INPUT DATA START
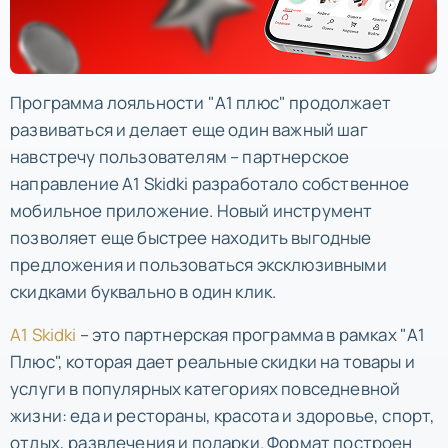
Программа лояльности "А1 плюс" продолжает
развиваться и делает еще один важный шаг
навстречу пользователям – партнерское
направление A1 Skidki разработало собственное
мобильное приложение. Новый инструмент
позволяет еще быстрее находить выгодные
предложения и пользоваться эксклюзивными
скидками буквально в один клик.
A1 Skidki
– это партнерская программа в рамках "А1
Плюс", которая дает реальные скидки на товары и
услуги в популярных категориях повседневной
жизни: еда и рестораны, красота и здоровье, спорт,
отдых, развлечения и подарки. Формат построен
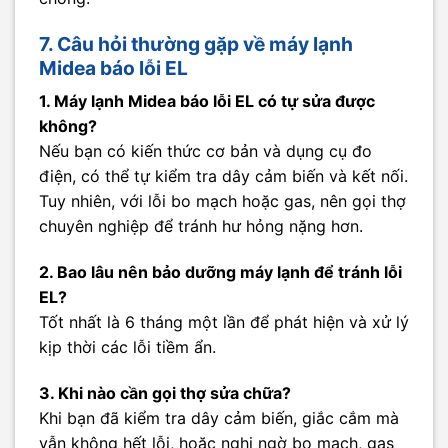
7. Câu hỏi thường gặp về máy lạnh
Midea báo lỗi EL
1. Máy lạnh Midea báo lỗi EL có tự sửa được
không?
Nếu bạn có kiến thức cơ bản và dụng cụ đo
điện, có thể tự kiểm tra dây cảm biến và kết nối.
Tuy nhiên, với lỗi bo mạch hoặc gas, nên gọi thợ
chuyên nghiệp để tránh hư hỏng nặng hơn.
2. Bao lâu nên bảo dưỡng máy lạnh để tránh lỗi
EL?
Tốt nhất là 6 tháng một lần để phát hiện và xử lý
kịp thời các lỗi tiềm ẩn.
3. Khi nào cần gọi thợ sửa chữa?
Khi bạn đã kiểm tra dây cảm biến, giắc cắm mà
vẫn không hết lỗi, hoặc nghi ngờ bo mạch, gas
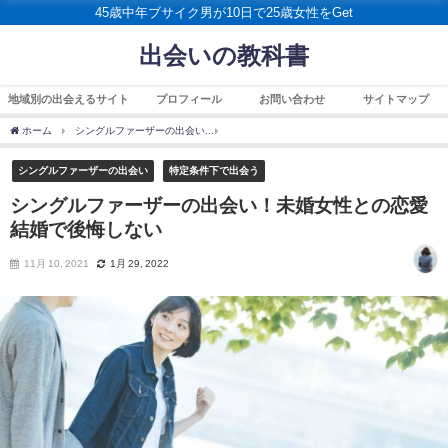
45歳中年ブサイク男が10日で25歳女性をGet
出会いの教科書
地域別の出会えるサイト
プロフィール
お問い合わせ
サイトマップ
ホーム
シングルファーザーの出会い
シングルファーザーの出会い！未婚女性との恋
シングルファーザーの出会い
特定条件下で出会う
シングルファーザーの出会い！未婚女性との恋愛
結婚で後悔しない
11月 10, 2021
1月 29, 2022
INPUT DATA END
Please copy the data shown above, line by line and exactly, omitting the images.

Программа лояльности "А1 плюс" продолжает
развиваться и делает еще один важный шаг
навстречу пользователям – партнерское
направление A1 Skidki разработало собственное
мобильное приложение. Новый инструмент
позволяет еще быстрее находить выгодные
предложения и пользоваться эксклюзивными
скидками буквально в один клик.
A1 Skidki
– это партнерская программа в рамках "А1
Плюс", которая дает реальные скидки на товары и
услуги в популярных категориях повседневной
жизни: еда и рестораны, красота и здоровье, спорт,
отдых, развлечения и подарки. Формат построен
7. Câu hỏi thường gặp về máy lạnh
Midea báo lỗi EL
1. Máy lạnh Midea báo lỗi EL có tự sửa được
không?
Nếu bạn có kiến thức cơ bản và dụng cụ đo
điện, có thể tự kiểm tra dây cảm biến và kết nối.
Tuy nhiên, với lỗi bo mạch hoặc gas, nên gọi thợ
chuyên nghiệp để tránh hư hỏng nặng hơn.
2. Bao lâu nên bảo dưỡng máy lạnh để tránh lỗi
EL?
Tốt nhất là 6 tháng một lần để phát hiện và xử lý
kịp thời các lỗi tiềm ẩn.
3. Khi nào cần gọi thợ sửa chữa?
Khi bạn đã kiểm tra dây cảm biến, giắc cắm mà
vẫn không hết lỗi, hoặc nghi ngờ bo mạch, gas
45歳中年ブサイク男が10日で25歳女性をGet
出会いの教科書
地域別の出会えるサイト
プロフィール
お問い合わせ
サイトマップ
ホーム
シングルファーザーの出会い
シングルファーザーの出会い！未婚女性との恋
シングルファーザーの出会い
特定条件下で出会う
シングルファーザーの出会い！未婚女性との恋愛
結婚で後悔しない
11月 10, 2021
1月 29, 2022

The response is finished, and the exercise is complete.